-------- DATA EXCERPTS
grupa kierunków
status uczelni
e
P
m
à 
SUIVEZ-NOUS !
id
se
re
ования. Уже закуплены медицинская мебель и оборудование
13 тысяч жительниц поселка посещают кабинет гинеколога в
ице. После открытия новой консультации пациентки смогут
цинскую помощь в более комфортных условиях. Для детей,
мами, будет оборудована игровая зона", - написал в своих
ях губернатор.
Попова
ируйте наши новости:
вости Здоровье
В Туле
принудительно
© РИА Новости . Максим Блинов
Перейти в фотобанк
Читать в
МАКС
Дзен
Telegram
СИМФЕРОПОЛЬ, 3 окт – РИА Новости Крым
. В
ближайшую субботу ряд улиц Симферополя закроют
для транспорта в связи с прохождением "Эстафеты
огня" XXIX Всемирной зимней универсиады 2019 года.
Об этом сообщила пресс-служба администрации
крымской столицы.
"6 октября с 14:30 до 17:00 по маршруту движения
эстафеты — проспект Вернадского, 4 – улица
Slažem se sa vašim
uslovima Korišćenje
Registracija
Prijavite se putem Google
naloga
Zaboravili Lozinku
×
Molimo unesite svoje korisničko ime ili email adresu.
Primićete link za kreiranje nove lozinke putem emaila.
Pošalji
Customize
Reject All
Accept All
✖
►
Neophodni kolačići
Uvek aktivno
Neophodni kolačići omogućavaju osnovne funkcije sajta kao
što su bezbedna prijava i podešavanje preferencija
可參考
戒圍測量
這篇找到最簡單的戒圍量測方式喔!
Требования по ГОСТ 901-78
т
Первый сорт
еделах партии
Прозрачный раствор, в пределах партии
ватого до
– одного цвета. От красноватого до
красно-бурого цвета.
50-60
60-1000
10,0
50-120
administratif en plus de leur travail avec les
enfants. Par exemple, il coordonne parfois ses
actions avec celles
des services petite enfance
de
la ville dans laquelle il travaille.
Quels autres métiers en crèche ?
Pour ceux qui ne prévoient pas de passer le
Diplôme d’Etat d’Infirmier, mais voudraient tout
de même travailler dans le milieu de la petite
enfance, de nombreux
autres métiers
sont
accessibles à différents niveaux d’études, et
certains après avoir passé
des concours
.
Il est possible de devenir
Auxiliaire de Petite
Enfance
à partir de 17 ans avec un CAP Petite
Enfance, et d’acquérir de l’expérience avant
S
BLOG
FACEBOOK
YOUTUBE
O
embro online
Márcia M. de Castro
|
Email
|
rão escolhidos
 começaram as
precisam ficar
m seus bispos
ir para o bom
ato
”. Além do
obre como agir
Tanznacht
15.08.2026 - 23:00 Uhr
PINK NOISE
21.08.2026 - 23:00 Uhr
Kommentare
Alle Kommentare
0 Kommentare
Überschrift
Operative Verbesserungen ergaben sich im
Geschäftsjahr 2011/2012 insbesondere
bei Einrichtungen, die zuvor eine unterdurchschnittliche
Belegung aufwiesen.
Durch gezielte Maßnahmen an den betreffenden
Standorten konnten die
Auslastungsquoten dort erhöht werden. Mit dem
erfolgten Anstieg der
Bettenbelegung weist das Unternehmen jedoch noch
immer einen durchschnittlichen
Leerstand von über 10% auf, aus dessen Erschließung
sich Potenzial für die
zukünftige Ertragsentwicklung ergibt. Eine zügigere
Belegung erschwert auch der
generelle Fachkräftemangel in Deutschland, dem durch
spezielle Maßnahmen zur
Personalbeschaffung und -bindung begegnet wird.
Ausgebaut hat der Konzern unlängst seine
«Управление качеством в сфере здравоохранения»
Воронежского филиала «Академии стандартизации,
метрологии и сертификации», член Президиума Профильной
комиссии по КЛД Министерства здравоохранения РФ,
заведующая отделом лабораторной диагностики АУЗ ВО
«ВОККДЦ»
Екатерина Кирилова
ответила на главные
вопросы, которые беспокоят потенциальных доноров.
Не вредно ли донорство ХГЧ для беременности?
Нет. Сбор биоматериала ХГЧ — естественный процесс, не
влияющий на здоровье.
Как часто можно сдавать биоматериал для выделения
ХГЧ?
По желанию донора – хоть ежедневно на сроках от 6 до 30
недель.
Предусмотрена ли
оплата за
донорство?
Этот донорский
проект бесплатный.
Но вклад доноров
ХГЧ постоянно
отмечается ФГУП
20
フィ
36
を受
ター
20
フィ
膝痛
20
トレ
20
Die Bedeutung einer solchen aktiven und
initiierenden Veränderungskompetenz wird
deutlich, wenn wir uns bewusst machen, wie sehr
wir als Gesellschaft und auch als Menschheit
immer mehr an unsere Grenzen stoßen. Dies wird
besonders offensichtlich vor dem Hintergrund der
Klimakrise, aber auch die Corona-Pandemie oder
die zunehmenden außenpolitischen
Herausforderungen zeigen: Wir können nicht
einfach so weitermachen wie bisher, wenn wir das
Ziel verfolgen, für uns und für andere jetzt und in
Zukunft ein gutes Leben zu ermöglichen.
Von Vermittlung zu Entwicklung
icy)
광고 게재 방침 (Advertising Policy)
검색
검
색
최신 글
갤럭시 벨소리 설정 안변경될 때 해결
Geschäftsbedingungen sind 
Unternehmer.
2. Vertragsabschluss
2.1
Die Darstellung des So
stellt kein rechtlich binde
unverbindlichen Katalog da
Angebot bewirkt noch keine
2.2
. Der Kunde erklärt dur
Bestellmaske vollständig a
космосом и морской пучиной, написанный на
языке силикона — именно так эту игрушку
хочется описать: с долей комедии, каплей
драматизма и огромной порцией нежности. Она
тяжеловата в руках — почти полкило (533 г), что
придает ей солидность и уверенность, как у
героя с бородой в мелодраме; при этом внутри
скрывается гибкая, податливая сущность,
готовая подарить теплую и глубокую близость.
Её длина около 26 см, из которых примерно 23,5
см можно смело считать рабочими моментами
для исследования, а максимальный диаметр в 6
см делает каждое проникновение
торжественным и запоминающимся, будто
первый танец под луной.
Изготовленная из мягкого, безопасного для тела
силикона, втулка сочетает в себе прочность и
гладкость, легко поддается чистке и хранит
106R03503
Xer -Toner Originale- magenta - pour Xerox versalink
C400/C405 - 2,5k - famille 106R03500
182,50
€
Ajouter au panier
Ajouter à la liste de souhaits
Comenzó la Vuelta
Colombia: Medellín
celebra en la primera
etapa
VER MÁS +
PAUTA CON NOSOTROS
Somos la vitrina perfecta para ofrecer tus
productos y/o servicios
----------------
**WORK TASK**
After reading through the material, print all of it again exactly.

**ANSWER SPACE**
grupa kierunków
status uczelni
e
P
m
à 
SUIVEZ-NOUS !
id
se
re
ования. Уже закуплены медицинская мебель и оборудование
13 тысяч жительниц поселка посещают кабинет гинеколога в
ице. После открытия новой консультации пациентки смогут
цинскую помощь в более комфортных условиях. Для детей,
мами, будет оборудована игровая зона", - написал в своих
ях губернатор.
Попова
ируйте наши новости:
вости Здоровье
В Туле
принудительно
© РИА Новости . Максим Блинов
Перейти в фотобанк
Читать в
МАКС
Дзен
Telegram
СИМФЕРОПОЛЬ, 3 окт – РИА Новости Крым
. В
ближайшую субботу ряд улиц Симферополя закроют
для транспорта в связи с прохождением "Эстафеты
огня" XXIX Всемирной зимней универсиады 2019 года.
Об этом сообщила пресс-служба администрации
крымской столицы.
"6 октября с 14:30 до 17:00 по маршруту движения
эстафеты — проспект Вернадского, 4 – улица
Slažem se sa vašim
uslovima Korišćenje
Registracija
Prijavite se putem Google
naloga
Zaboravili Lozinku
×
Molimo unesite svoje korisničko ime ili email adresu.
Primićete link za kreiranje nove lozinke putem emaila.
Pošalji
Customize
Reject All
Accept All
✖
►
Neophodni kolačići
Uvek aktivno
Neophodni kolačići omogućavaju osnovne funkcije sajta kao
što su bezbedna prijava i podešavanje preferencija
可參考
戒圍測量
這篇找到最簡單的戒圍量測方式喔!
Требования по ГОСТ 901-78
т
Первый сорт
еделах партии
Прозрачный раствор, в пределах партии
ватого до
– одного цвета. От красноватого до
красно-бурого цвета.
50-60
60-1000
10,0
50-120
administratif en plus de leur travail avec les
enfants. Par exemple, il coordonne parfois ses
actions avec celles
des services petite enfance
de
la ville dans laquelle il travaille.
Quels autres métiers en crèche ?
Pour ceux qui ne prévoient pas de passer le
Diplôme d’Etat d’Infirmier, mais voudraient tout
de même travailler dans le milieu de la petite
enfance, de nombreux
autres métiers
sont
accessibles à différents niveaux d’études, et
certains après avoir passé
des concours
.
Il est possible de devenir
Auxiliaire de Petite
Enfance
à partir de 17 ans avec un CAP Petite
Enfance, et d’acquérir de l’expérience avant
S
BLOG
FACEBOOK
YOUTUBE
O
embro online
Márcia M. de Castro
|
Email
|
rão escolhidos
 começaram as
precisam ficar
m seus bispos
ir para o bom
ato
”. Além do
obre como agir
Tanznacht
15.08.2026 - 23:00 Uhr
PINK NOISE
21.08.2026 - 23:00 Uhr
Kommentare
Alle Kommentare
0 Kommentare
Überschrift
Operative Verbesserungen ergaben sich im
Geschäftsjahr 2011/2012 insbesondere
bei Einrichtungen, die zuvor eine unterdurchschnittliche
Belegung aufwiesen.
Durch gezielte Maßnahmen an den betreffenden
Standorten konnten die
Auslastungsquoten dort erhöht werden. Mit dem
erfolgten Anstieg der
Bettenbelegung weist das Unternehmen jedoch noch
immer einen durchschnittlichen
Leerstand von über 10% auf, aus dessen Erschließung
sich Potenzial für die
zukünftige Ertragsentwicklung ergibt. Eine zügigere
Belegung erschwert auch der
generelle Fachkräftemangel in Deutschland, dem durch
spezielle Maßnahmen zur
Personalbeschaffung und -bindung begegnet wird.
Ausgebaut hat der Konzern unlängst seine
«Управление качеством в сфере здравоохранения»
Воронежского филиала «Академии стандартизации,
метрологии и сертификации», член Президиума Профильной
комиссии по КЛД Министерства здравоохранения РФ,
заведующая отделом лабораторной диагностики АУЗ ВО
«ВОККДЦ»
Екатерина Кирилова
ответила на главные
вопросы, которые беспокоят потенциальных доноров.
Не вредно ли донорство ХГЧ для беременности?
Нет. Сбор биоматериала ХГЧ — естественный процесс, не
влияющий на здоровье.
Как часто можно сдавать биоматериал для выделения
ХГЧ?
По желанию донора – хоть ежедневно на сроках от 6 до 30
недель.
Предусмотрена ли
оплата за
донорство?
Этот донорский
проект бесплатный.
Но вклад доноров
ХГЧ постоянно
отмечается ФГУП
20
フィ
36
を受
ター
20
フィ
膝痛
20
トレ
20
Die Bedeutung einer solchen aktiven und
initiierenden Veränderungskompetenz wird
deutlich, wenn wir uns bewusst machen, wie sehr
wir als Gesellschaft und auch als Menschheit
immer mehr an unsere Grenzen stoßen. Dies wird
besonders offensichtlich vor dem Hintergrund der
Klimakrise, aber auch die Corona-Pandemie oder
die zunehmenden außenpolitischen
Herausforderungen zeigen: Wir können nicht
einfach so weitermachen wie bisher, wenn wir das
Ziel verfolgen, für uns und für andere jetzt und in
Zukunft ein gutes Leben zu ermöglichen.
Von Vermittlung zu Entwicklung
icy)
광고 게재 방침 (Advertising Policy)
검색
검
색
최신 글
갤럭시 벨소리 설정 안변경될 때 해결
Geschäftsbedingungen sind 
Unternehmer.
2. Vertragsabschluss
2.1
Die Darstellung des So
stellt kein rechtlich binde
unverbindlichen Katalog da
Angebot bewirkt noch keine
2.2
. Der Kunde erklärt dur
Bestellmaske vollständig a
космосом и морской пучиной, написанный на
языке силикона — именно так эту игрушку
хочется описать: с долей комедии, каплей
драматизма и огромной порцией нежности. Она
тяжеловата в руках — почти полкило (533 г), что
придает ей солидность и уверенность, как у
героя с бородой в мелодраме; при этом внутри
скрывается гибкая, податливая сущность,
готовая подарить теплую и глубокую близость.
Её длина около 26 см, из которых примерно 23,5
см можно смело считать рабочими моментами
для исследования, а максимальный диаметр в 6
см делает каждое проникновение
торжественным и запоминающимся, будто
первый танец под луной.
Изготовленная из мягкого, безопасного для тела
силикона, втулка сочетает в себе прочность и
гладкость, легко поддается чистке и хранит
106R03503
Xer -Toner Originale- magenta - pour Xerox versalink
C400/C405 - 2,5k - famille 106R03500
182,50
€
Ajouter au panier
Ajouter à la liste de souhaits
Comenzó la Vuelta
Colombia: Medellín
celebra en la primera
etapa
VER MÁS +
PAUTA CON NOSOTROS
Somos la vitrina perfecta para ofrecer tus
productos y/o servicios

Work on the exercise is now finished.